Que bandeiras para o desporto moderno?

1. A começar pelo olimpismo, e pelo Comité Olímpico Internacional, o desporto tem vindo, ao longo dos tempos modernos, a alterar significativamente as suas bandeiras, os seus propósitos e missões. Da negação do acesso à prática desportiva pelas mulheres alcançou-se um espaço para essa participação, aqui e acolá ainda bem marcado pela ideia de “desportos masculinos” e “desportos femininos”. A bandeira do desporto amador cedeu ao profissionalismo, ao negócio e aos milhões em patrocínios das competições. Na sua procura constante por marcar diferenças, seguiu-se a adopção da protecção do ambiente. Os direitos humanos surgem em textos fundamentais das organizações desportivas internacionais, porventura mais formal que materialmente.

Todavia, percepciona-se, na afirmação dos direitos dos praticantes, ou seja, de pessoas, dotadas da sua dignidade e não podendo ser sujeitas a discriminações, um caminho quase sempre custoso, esforçado e moroso. É a via da conquista perante uma sociedade desportiva cristalizada e conservadora. Cada passo em frente, e o mesmo se pode afirmar quanto aos direitos dos praticantes desportivos portadores de alguma deficiência, é fruto de uma batalha. Nada é oferecido.

2. Estas palavras poderiam ser acolhidas quanto aos atletas transgéneros, mas porventura fazem ainda mais sentido quanto à comunidade LGBTQI+.

Seja-nos permitido, pois, jogar mão de exemplos que este jornal trouxe a público mais alargado mediante reportagens - 17 de Setembro de 2021 e 4 de Abril deste ano -, oferecendo uma imagem inclusiva do desporto.

Sem ordem de preferência, referimos primeiro os Douro Bats, uma equipa inclusiva de futsal que se treina todos os domingos no Porto. Qualquer pessoa pode fazer parte, independentemente do género, orientação sexual ou condição física. “Uma pessoa aqui acaba por jogar futebol e sentir-se bem: é um ‘dois-em-um’”, salientou um dos praticantes. Pertencer à equipa inclusiva de futsal, onde “não há qualquer tipo de exclusão”, fê-lo aprender a ter “tolerância”. “Não era fácil uma pessoa homossexual ter acesso ao futebol.”
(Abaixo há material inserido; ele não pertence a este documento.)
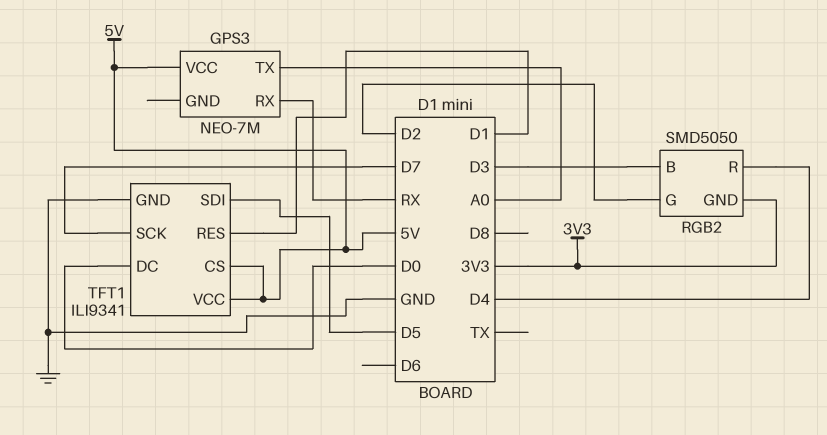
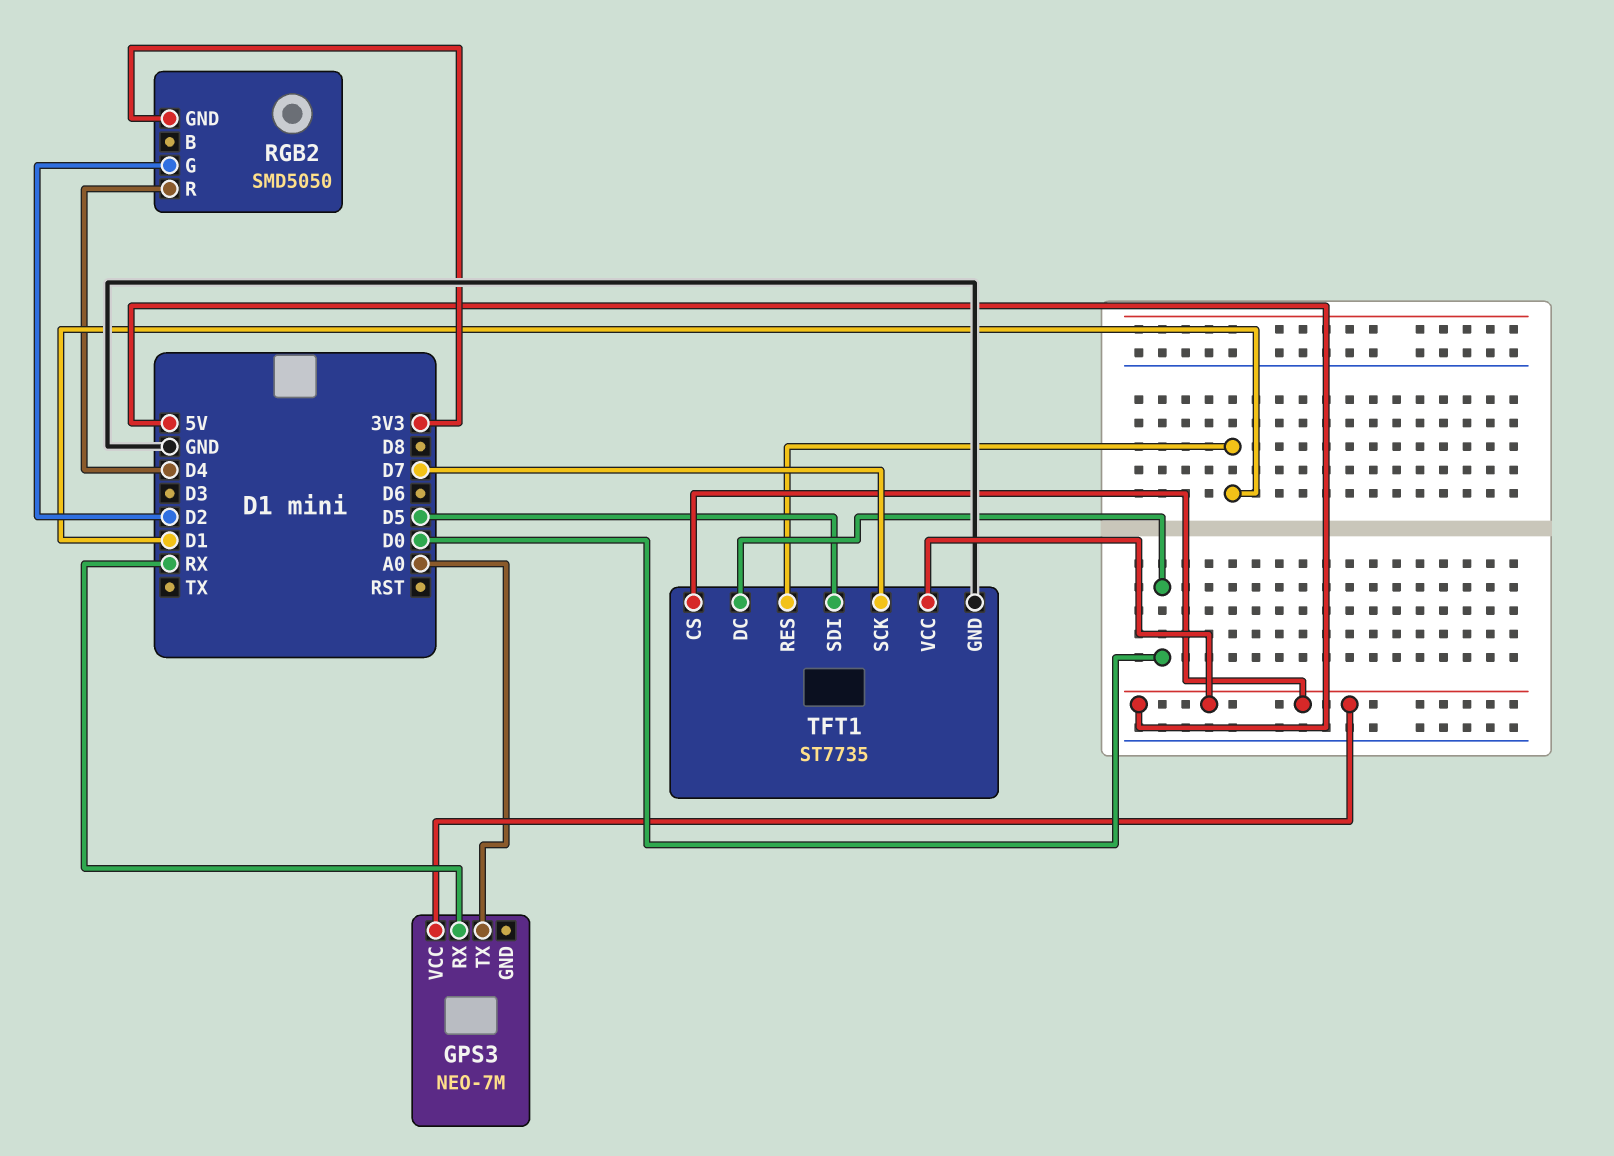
RGB2 pin B: D3 -> none
TFT1: ILI9341 -> ST7735

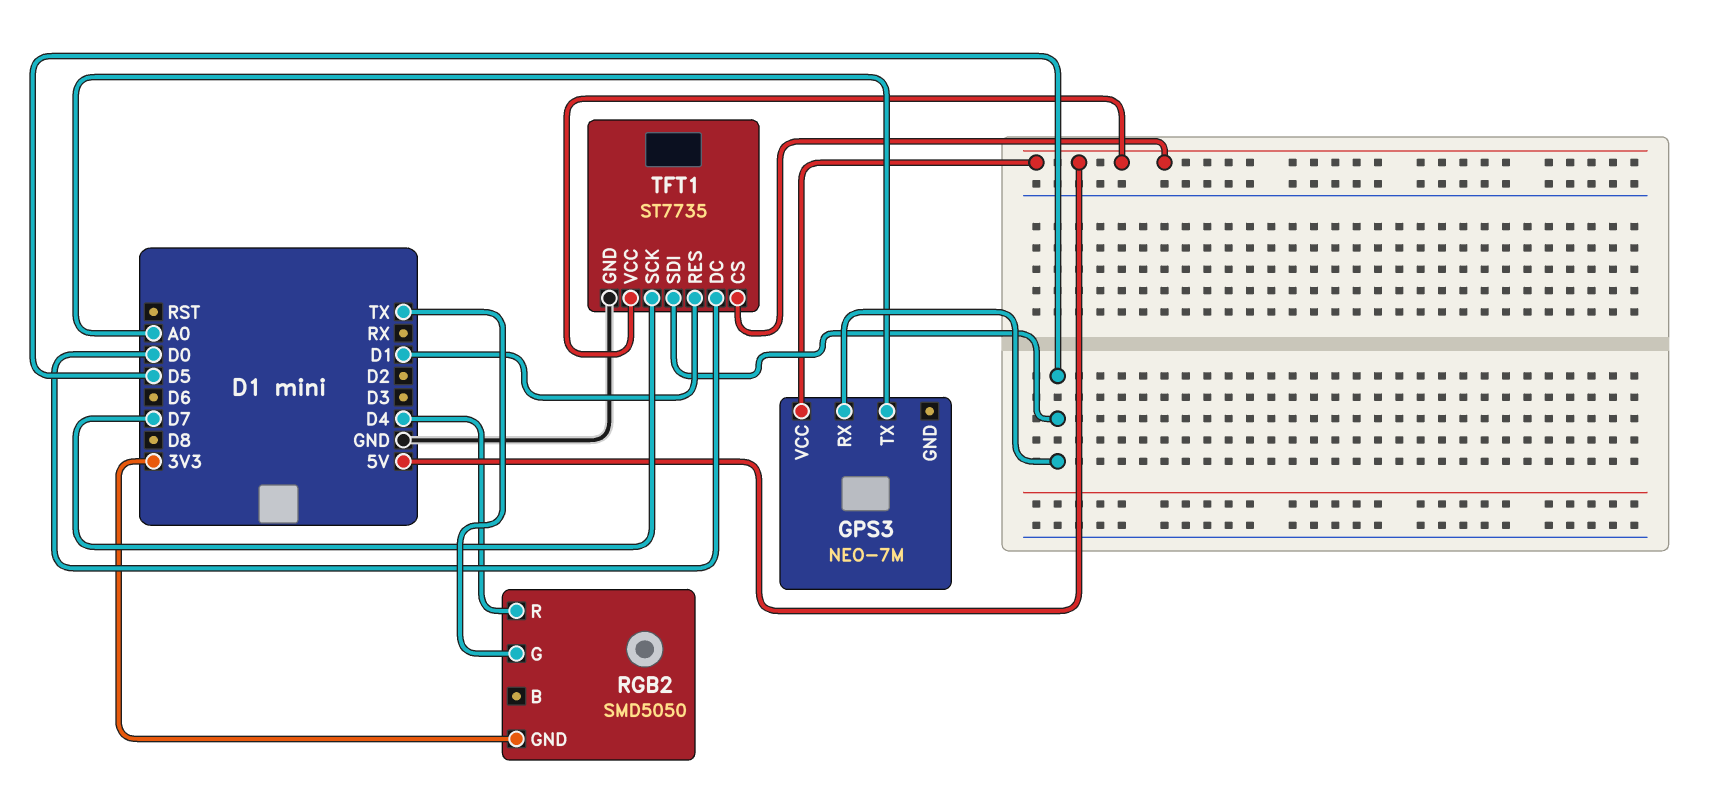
GPS3 pin RX: RX -> D5
RGB2 pin G: D2 -> TX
Temos ainda a Boys Just Wanna Have Fun Sports Club, que apresenta como principal objetivo que todos, independentemente da questão sexual, de género, da raça, da incapacidade física, religião e do nível socioeconómico, tenham acesso ao desporto.

Protagonismo também para a equipa de râguebi, a Dark Horses, a equipa de voleibol, os Lisbon Crows, a natação, com os Lisboa PoolSharks (que conta com 40 elementos e é o desporto com mais atletas), sendo que, no caso da natação e do râguebi, as equipas já estão ligadas às respetivas federações e, nesses espaços, disputam competições.

3. Além-fronteiras, registe-se que os Jogos Olímpicos de Tóquio foram os jogos com mais atletas LGBTQI+ (mais de 160), tendo contado com a neozelandesa Laurel Hubbard, a primeira mulher trans a competir nos Jogos Olímpicos. E as marcas não dormem perante a evolução. Citando Paul Hardart, professor de Marketing da Stern School of Business da New York University, estes atletas estão a exibir graus de coragem e autenticidade que são sempre boas características para uma marca. “É o futuro. Se falares com um rapaz de 14 anos, os direitos LGBT+ são algo básico.”

4. Verdadeiramente não sei se nascemos homens ou mulheres, ou se somos simplesmente bebés, como afirmou um atleta trans norte-americano. O que eu sinto, vejo, vou dando conta, é que o desporto vive nova mutação, quando ainda não ultrapassou, de vez, outras anteriores. E esse é o futuro incontornável. Nada que a sociedade, no seu todo, não veja e sinta. Não é tempo de, como a avestruz, enfiar a cabeça na areia, aqui entendida como incompreensão, ou mesmo preconceito ou discriminação.